Below are records to transcribe in full and unchanged; omit every picture.

--- Dataset records Enclosed Below ---

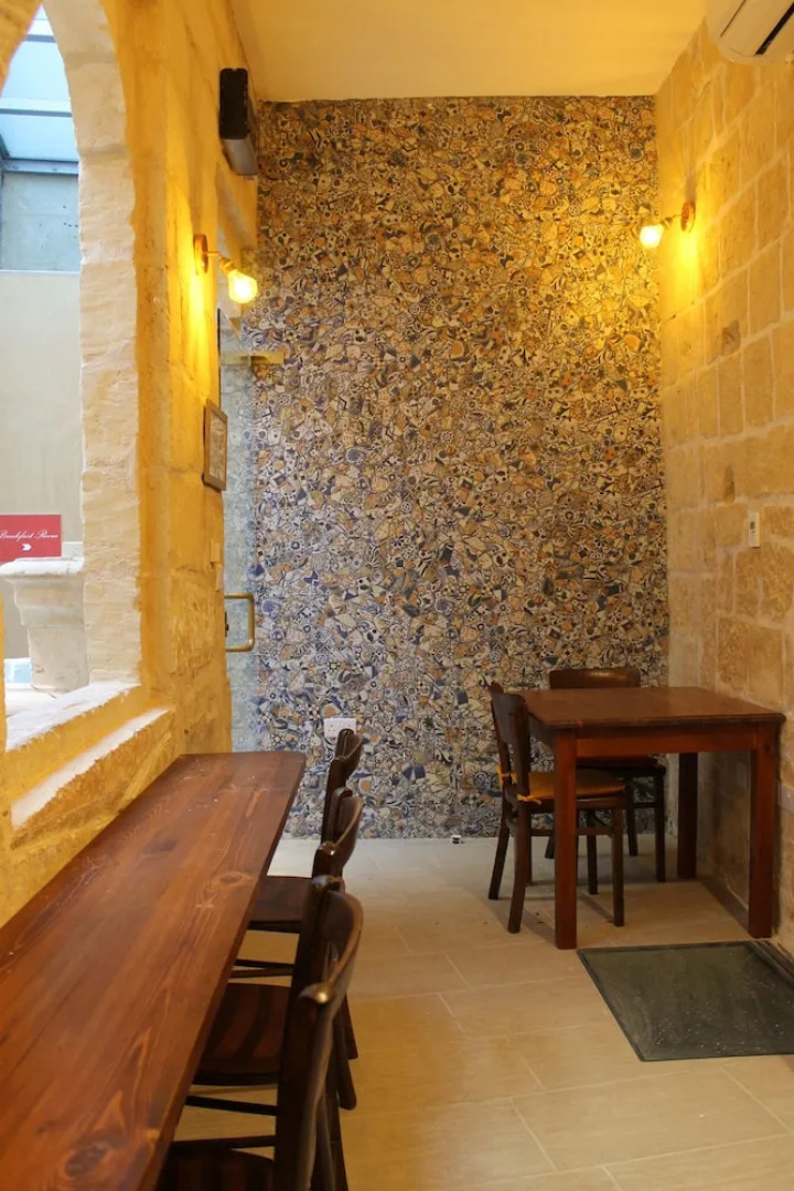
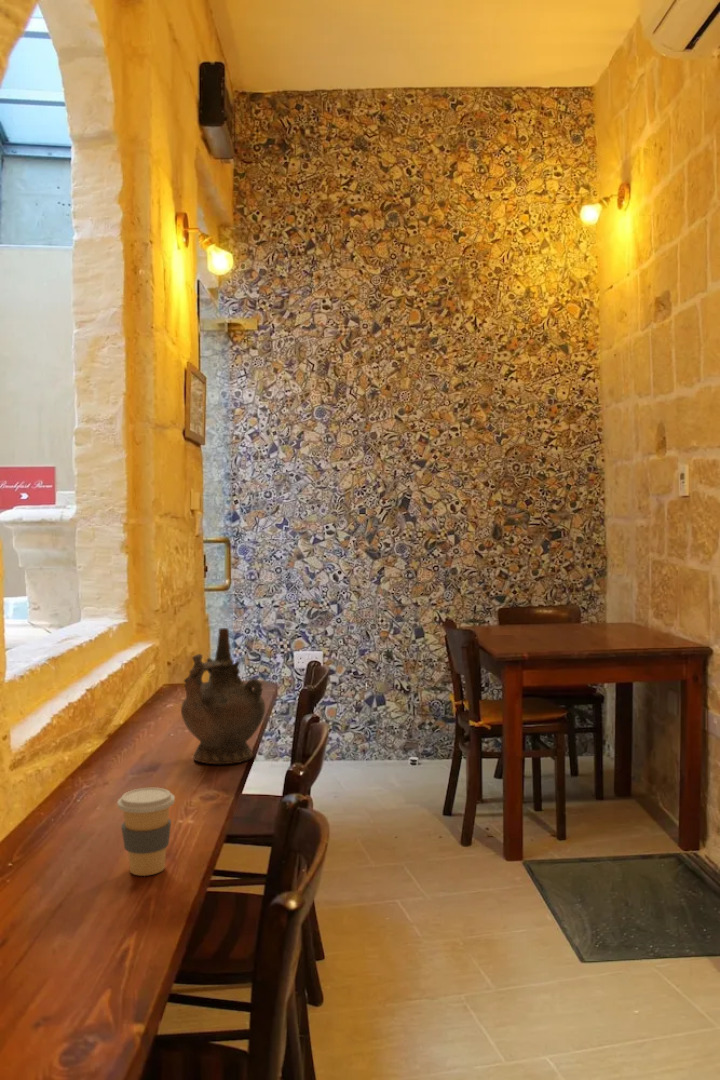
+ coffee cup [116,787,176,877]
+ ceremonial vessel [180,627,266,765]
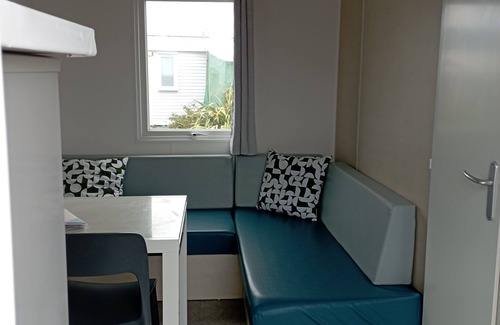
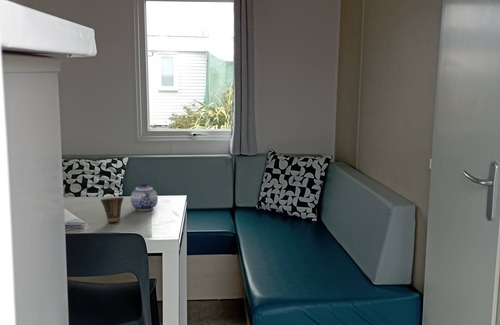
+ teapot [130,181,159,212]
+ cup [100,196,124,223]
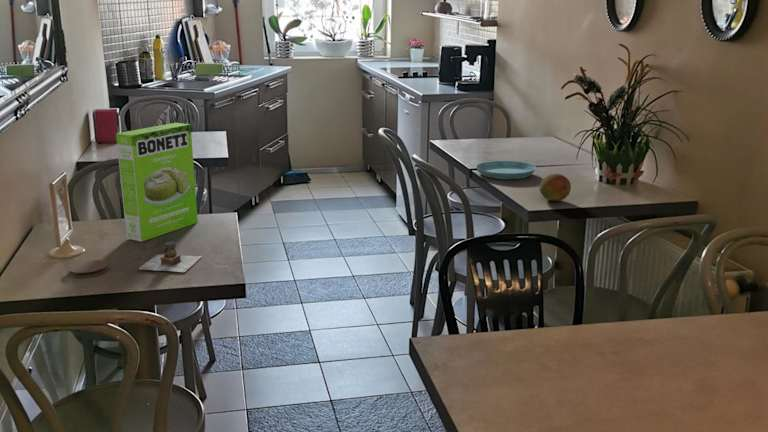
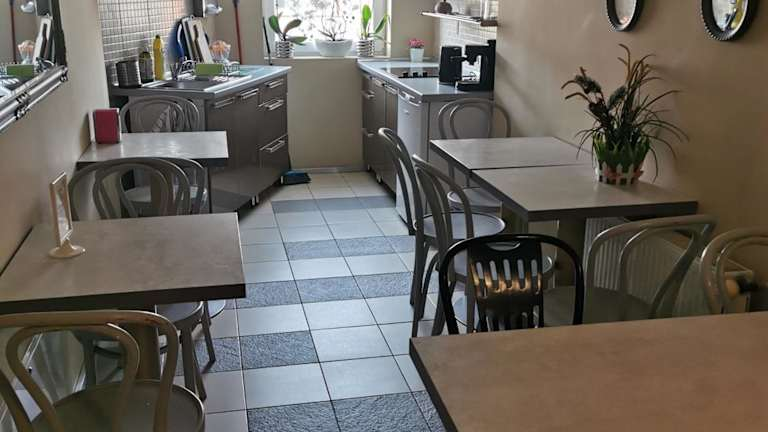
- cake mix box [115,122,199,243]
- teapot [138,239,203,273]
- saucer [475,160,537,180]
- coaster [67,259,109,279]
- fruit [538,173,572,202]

--- End of Enclosed Dataset records ---

The completed task =
+ coffee cup [116,787,176,877]
+ ceremonial vessel [180,627,266,765]
+ teapot [130,181,159,212]
+ cup [100,196,124,223]
- cake mix box [115,122,199,243]
- teapot [138,239,203,273]
- saucer [475,160,537,180]
- coaster [67,259,109,279]
- fruit [538,173,572,202]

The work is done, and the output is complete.